• _EXERCISE MATERIALS_
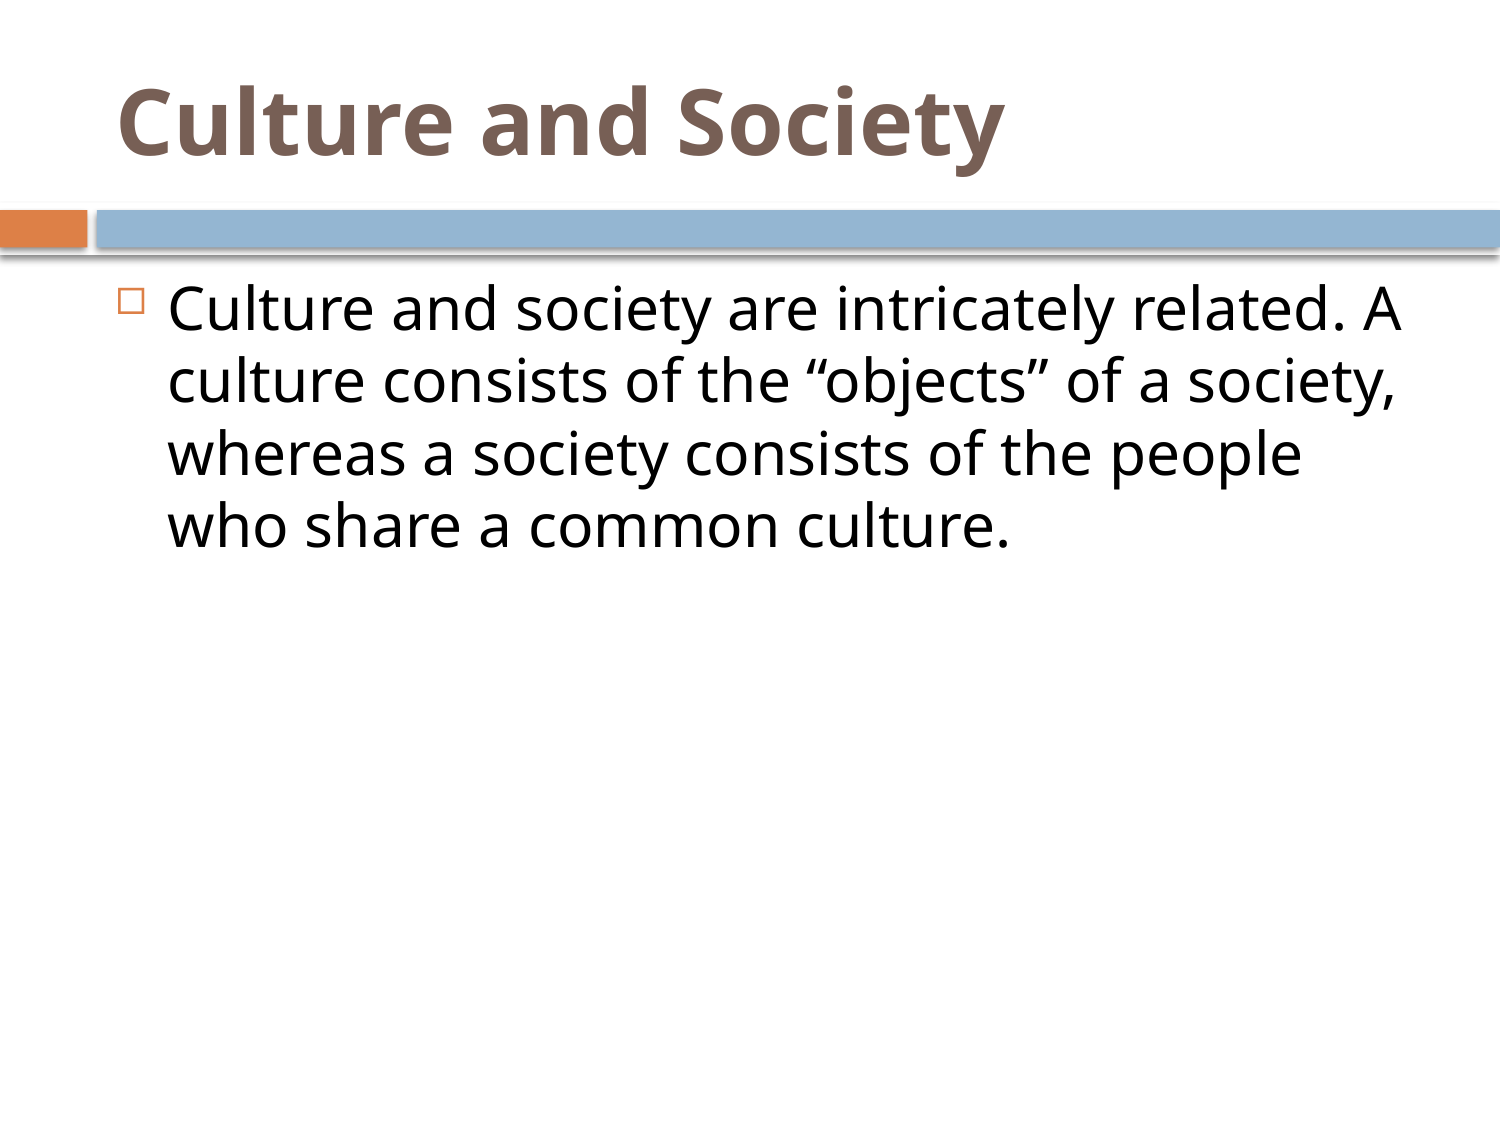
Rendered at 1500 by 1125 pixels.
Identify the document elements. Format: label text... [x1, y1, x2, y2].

list Culture and society are intricately related. A culture consists of the “objects” of a society, whereas a society consists of the people who share a common culture. [100, 262, 1438, 1000]
title Culture and Society [100, 37, 1438, 200]
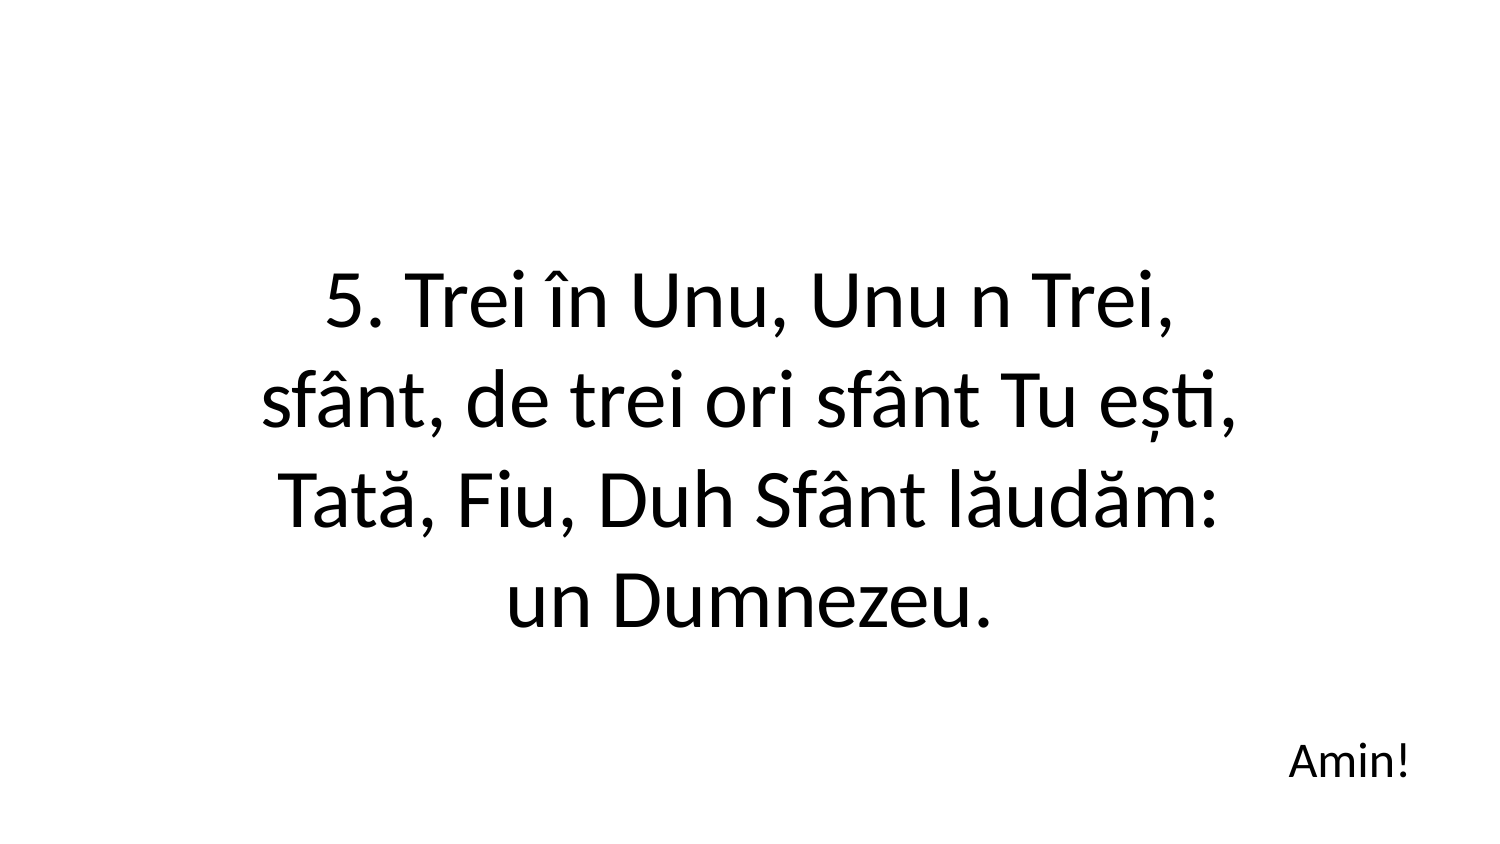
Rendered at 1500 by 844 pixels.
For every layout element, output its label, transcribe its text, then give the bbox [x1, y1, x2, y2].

text_box 5. Trei în Unu, Unu n Trei, sfânt, de trei ori sfânt Tu ești, Tată, Fiu, Duh Sfânt lăudăm: un Dumnezeu. [245, 192, 1255, 652]
text_box Amin! [1273, 674, 1427, 795]
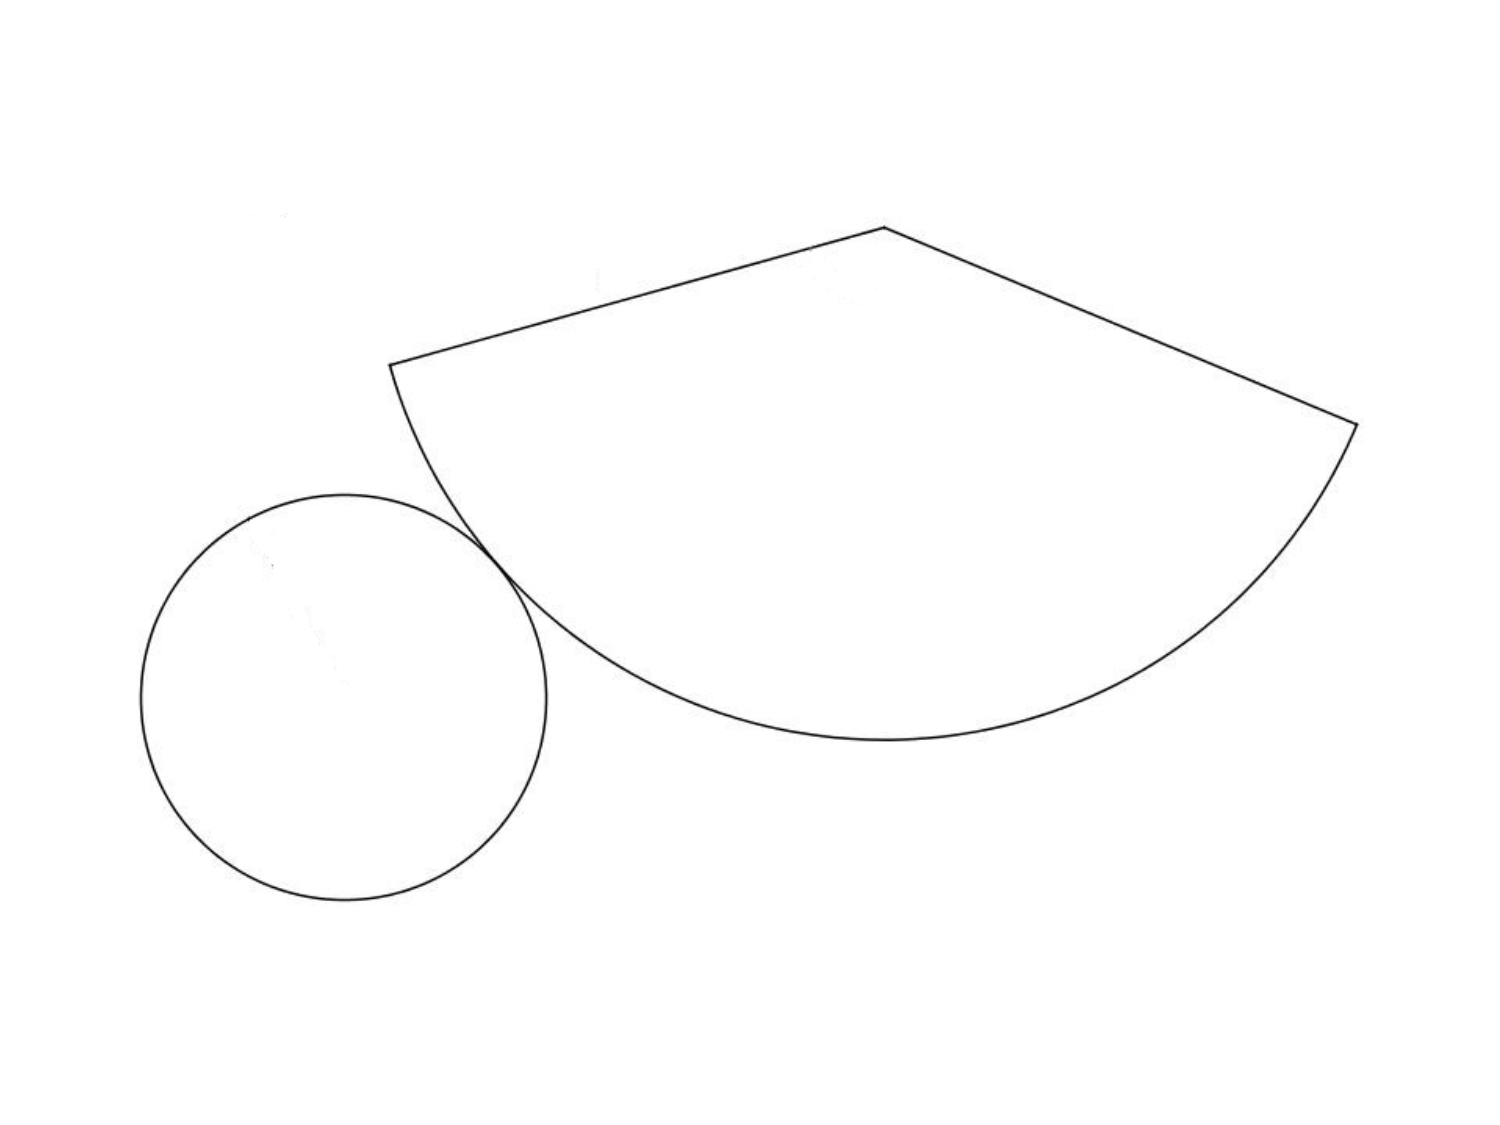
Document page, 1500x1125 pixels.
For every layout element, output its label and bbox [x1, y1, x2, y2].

picture [128, 213, 1372, 912]
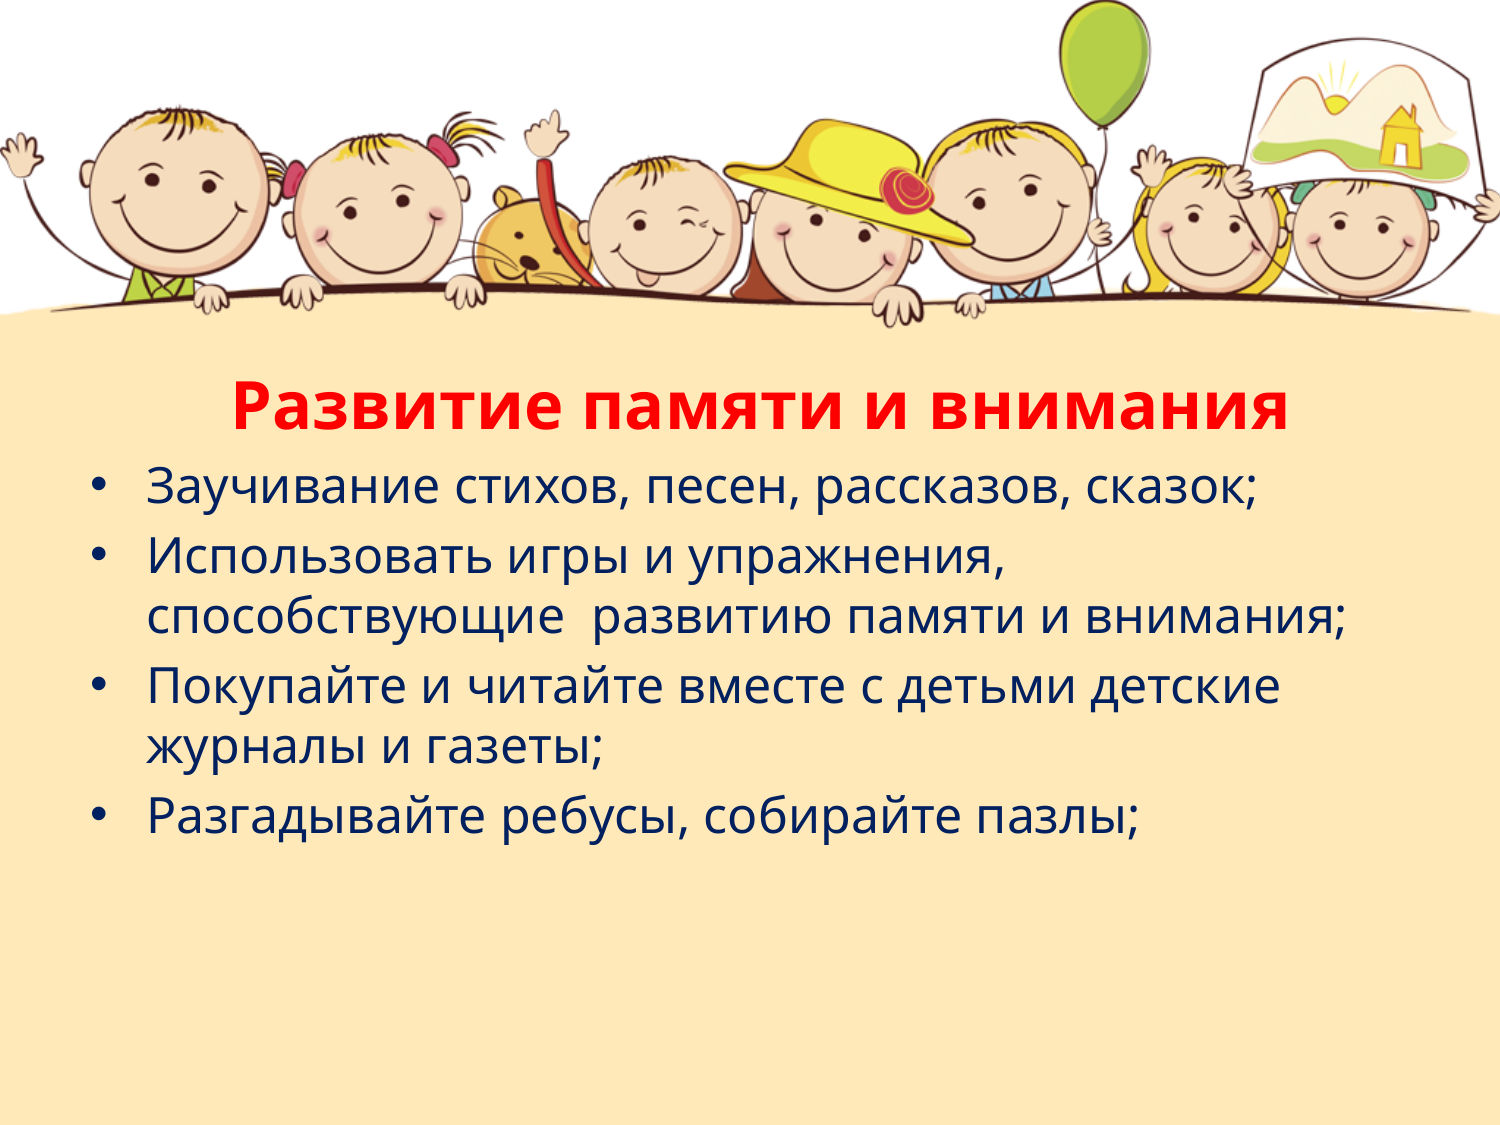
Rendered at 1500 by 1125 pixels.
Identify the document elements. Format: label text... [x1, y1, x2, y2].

list Развитие памяти и внимания Заучивание стихов, песен, рассказов, сказок; Использовать игры и упражнения, способствующие развитию памяти и внимания; Покупайте и читайте вместе с детьми детские журналы и газеты; Разгадывайте ребусы, собирайте пазлы; [74, 262, 1448, 1006]
picture [0, 0, 1500, 1125]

• _INSTRUCTIONS TO FOLLOW_
Extract the full listing exactly, with the pictures left out.

• _EXPECTED ANSWER_
Rendered at 1500 by 1125 pixels.
Identify the document elements. Format: label text... [x1, y1, x2, y2].

list Culture and society are intricately related. A culture consists of the “objects” of a society, whereas a society consists of the people who share a common culture. [100, 262, 1438, 1000]
title Culture and Society [100, 37, 1438, 200]
Rendered at 1500 by 844 pixels.
For every layout element, output its label, transcribe its text, then give the bbox [x1, y1, x2, y2].

text_box 5. Trei în Unu, Unu n Trei, sfânt, de trei ori sfânt Tu ești, Tată, Fiu, Duh Sfânt lăudăm: un Dumnezeu. [245, 192, 1255, 652]
text_box Amin! [1273, 674, 1427, 795]
Document page, 1500x1125 pixels.
For every layout element, output its label and bbox [x1, y1, x2, y2].

picture [128, 213, 1372, 912]
Rendered at 1500 by 1125 pixels.
Identify the document elements. Format: label text... [x1, y1, x2, y2].

list Развитие памяти и внимания Заучивание стихов, песен, рассказов, сказок; Использовать игры и упражнения, способствующие развитию памяти и внимания; Покупайте и читайте вместе с детьми детские журналы и газеты; Разгадывайте ребусы, собирайте пазлы; [74, 262, 1448, 1006]
picture [0, 0, 1500, 1125]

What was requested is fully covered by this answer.